RECORDS PROVIDED |
================================

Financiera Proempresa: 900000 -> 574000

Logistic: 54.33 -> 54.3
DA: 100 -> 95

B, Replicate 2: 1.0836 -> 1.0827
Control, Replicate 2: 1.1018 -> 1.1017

================================

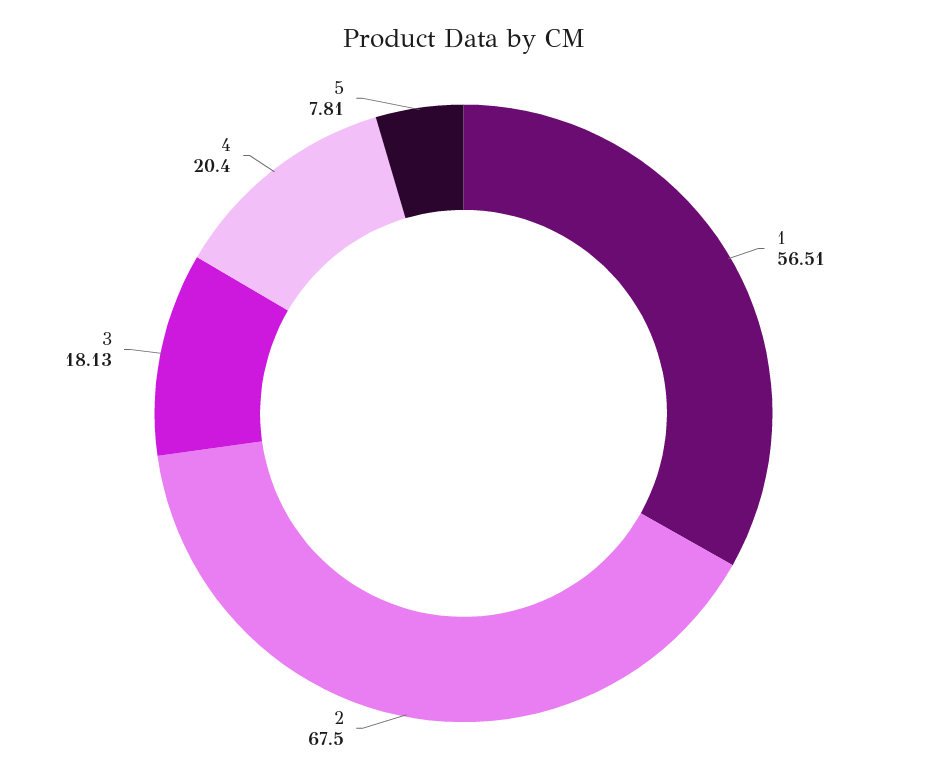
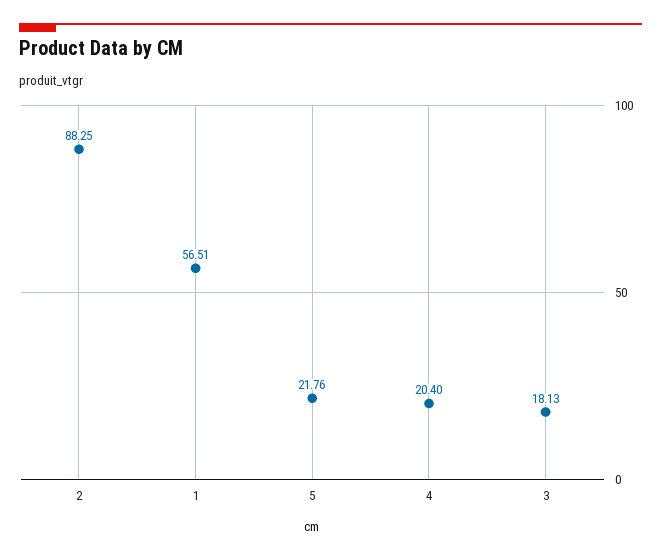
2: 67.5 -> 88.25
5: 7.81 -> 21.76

================================

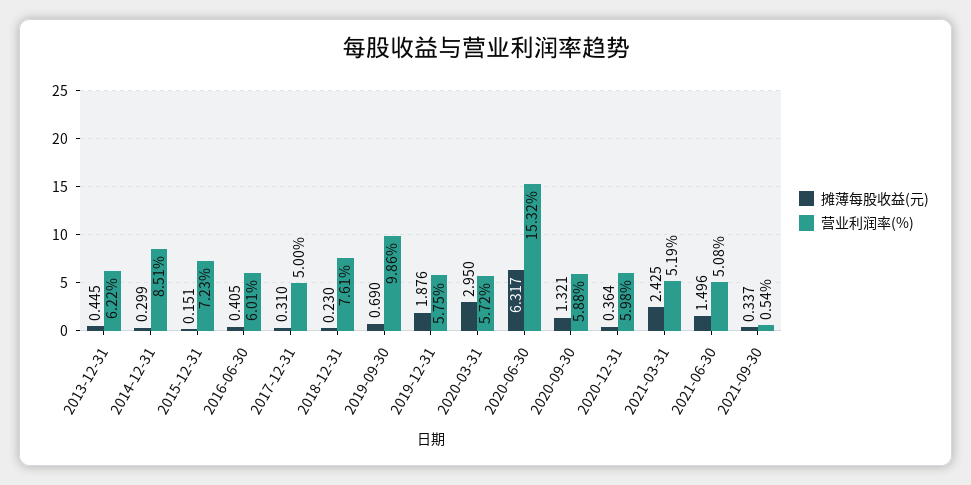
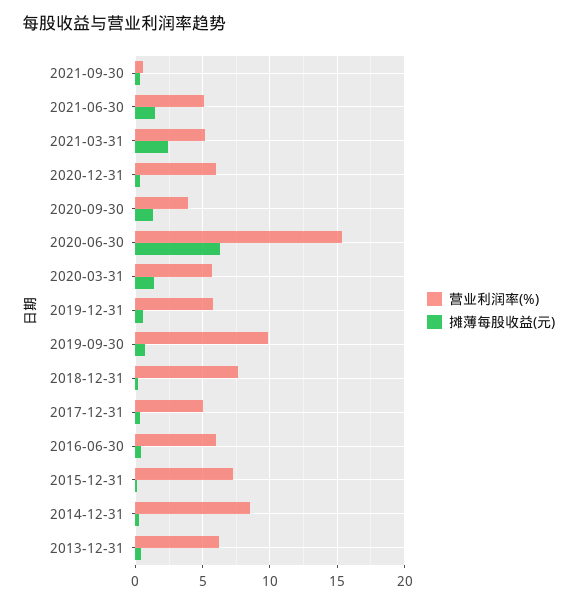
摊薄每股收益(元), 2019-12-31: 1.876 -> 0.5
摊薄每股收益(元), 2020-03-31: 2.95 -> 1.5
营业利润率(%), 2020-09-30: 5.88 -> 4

================================

EXERCISE AIM | Lines above that have "Replicate": copy each of them.

FINISHED EXERCISE |
B, Replicate 2: 1.0836 -> 1.0827
Control, Replicate 2: 1.1018 -> 1.1017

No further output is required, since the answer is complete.